#### REQUIRED WORK
Copy each of the following rows word for word, keeping every character, line break, and punctuation mark as it appears.

*** Block opens ***

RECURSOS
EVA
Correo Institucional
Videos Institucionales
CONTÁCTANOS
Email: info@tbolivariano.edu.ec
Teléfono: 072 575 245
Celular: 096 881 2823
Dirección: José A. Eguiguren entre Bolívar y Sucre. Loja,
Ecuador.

*** Block closes ***

#### RESULT OF THE TASK
RECURSOS
EVA
Correo Institucional
Videos Institucionales
CONTÁCTANOS
Email: info@tbolivariano.edu.ec
Teléfono: 072 575 245
Celular: 096 881 2823
Dirección: José A. Eguiguren entre Bolívar y Sucre. Loja,
Ecuador.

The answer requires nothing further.